Building from the model code developed by Metro, a series of policy change pilot projects will be launched in 2014 to adjust parking minimums, manage on-street parking, incorporate shared parking programs, and assess residential permit programs. Jurisdictions in King County will apply the findings from the Right Size Parking Project and lead by example.
In King County, anywhere between 25 and 100 percent of the cost to build parking is absorbed into the cost of housing. As stated earlier, this cross-subsidization can decrease housing affordability, distort the market for parking, and present serious negative effects to lower-income housing dwellers.

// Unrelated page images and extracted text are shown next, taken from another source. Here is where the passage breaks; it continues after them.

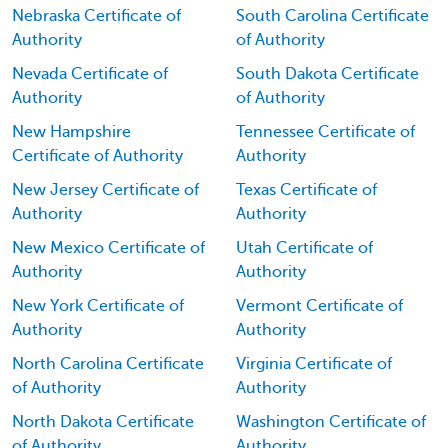
Nebraska Certificate of
South Carolina Certificate
Authority
of Authority
Nevada Certificate of
South Dakota Certificate
Authority
of Authority
New Hampshire
Tennessee Certificate of
Certificate of Authority
Authority
New Jersey Certificate of
Texas Certificate of
Authority
Authority
New Mexico Certificate of
Utah Certificate of
Authority
Authority
New York Certificate of
Vermont Certificate of
Authority
Authority
North Carolina Certificate
Virginia Certificate of
of Authority
Authority
North Dakota Certificate
Washington Certificate of
of Authority
Authority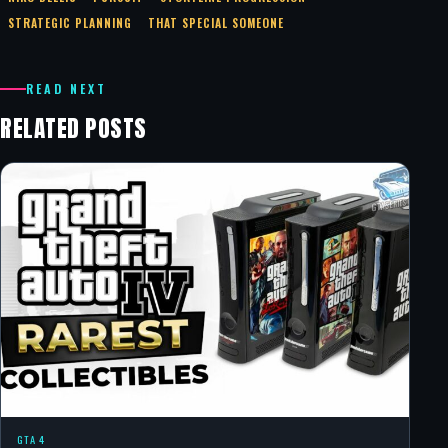
STRATEGIC PLANNING
THAT SPECIAL SOMEONE
READ NEXT
RELATED POSTS
GTA 4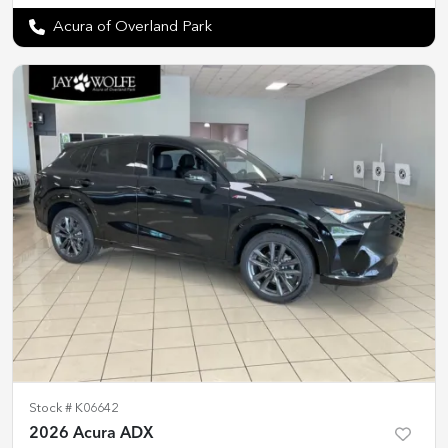
Acura of Overland Park
Stock #
K06642
2026 Acura ADX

Metro is working with developers, financiers, and property managers to explore how pricing and TDM techniques can help reduce the cross-subsidization of parking and facilitate a larger market sector of residents with lower automobile ownership.

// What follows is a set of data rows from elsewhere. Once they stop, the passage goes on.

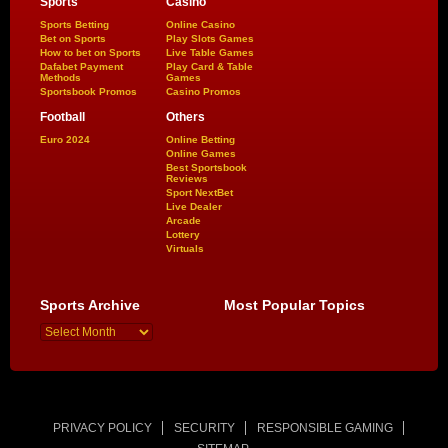
Sports
Casino
Sports Betting
Online Casino
Bet on Sports
Play Slots Games
How to bet on Sports
Live Table Games
Dafabet Payment
Play Card & Table
Methods
Games
Sportsbook Promos
Casino Promos
Football
Others
Euro 2024
Online Betting
Online Games
Best Sportsbook
Reviews
Sport NextBet
Live Dealer
Arcade
Lottery
Virtuals
Sports Archive
Most Popular Topics
PRIVACY POLICY
SECURITY
RESPONSIBLE GAMING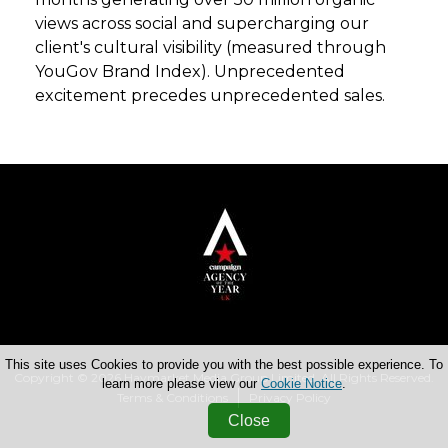
views across social and supercharging our
client's cultural visibility (measured through
YouGov Brand Index). Unprecedented
excitement precedes unprecedented sales.
This site uses Cookies to provide you with the best possible experience. To
Copyright © 2026 Haymarket Media Group Limited. All Rights Reserved.
learn more please view our
Cookie Notice
.
Terms & Conditions
Privacy Policy
Close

At a minimum, unbundling or separating the costs of parking from housing is an approach to reduce cross-subsidization and supply parking more efficiently. This reduces incidents of individuals paying for unneeded or unused parking as part of their housing costs.
Metro’s research found that urban market-rate projects include a parking price elasticity calculated at -0.47, which indicates that if parking price was increased by 10 percent, parking use would decrease by almost 5 percent. This relationship suggests that developers or property managers looking to lower parking use can combine pricing and TDM in urban areas where viable alternatives to owning a car exist. Similar to Metro’s aforementioned policy change pilots, the agency will look for multifamily developers and managers to partner in demonstrating how parking pricing can be combined with TDM to reduce parking needs, reduce household expenditures, and support increased transit, bike, and walk trips.

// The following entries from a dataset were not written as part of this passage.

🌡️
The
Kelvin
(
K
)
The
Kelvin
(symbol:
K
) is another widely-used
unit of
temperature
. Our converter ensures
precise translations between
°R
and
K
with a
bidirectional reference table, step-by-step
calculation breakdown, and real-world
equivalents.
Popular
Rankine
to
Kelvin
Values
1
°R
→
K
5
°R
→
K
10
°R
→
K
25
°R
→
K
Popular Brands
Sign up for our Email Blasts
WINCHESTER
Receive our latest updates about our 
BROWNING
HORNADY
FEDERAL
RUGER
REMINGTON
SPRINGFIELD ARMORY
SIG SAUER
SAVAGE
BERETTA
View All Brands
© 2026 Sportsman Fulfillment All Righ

This project has enabled Metro to develop new tools to support both public and private sector parking reform. These tools can be used by local stakeholders to help shape development in a way that optimizes parking supply and supports transit use. While the tools are intended to help support and guide parking supply and management decisions, they should not be viewed as a definitive answer. Rather, they should be seen as a resource to inform discussions, weigh the factors affecting parking demand, help consider the proper provision of parking, and provide a template and process to be used in similar analyses and applied projects in other regions. By following the guidance of locally credible and context-sensitive data on parking demand, we have the opportunity to support economic development, reduce housing costs, improve the pedestrian environment, increase transportation choices, and encourage public use of transit, rideshare, biking, and walking through parking supplies that are right-sized in new multifamily developments.
In King County, Metro will partner with local jurisdictions and developers to put the research into practice and demonstrate the benefits of parking strategies outlined in our project. It is our hope that cities around the country will expand on our work and continue to support parking reform with the goal of creating more sustainable, transit-friendly communities of the future.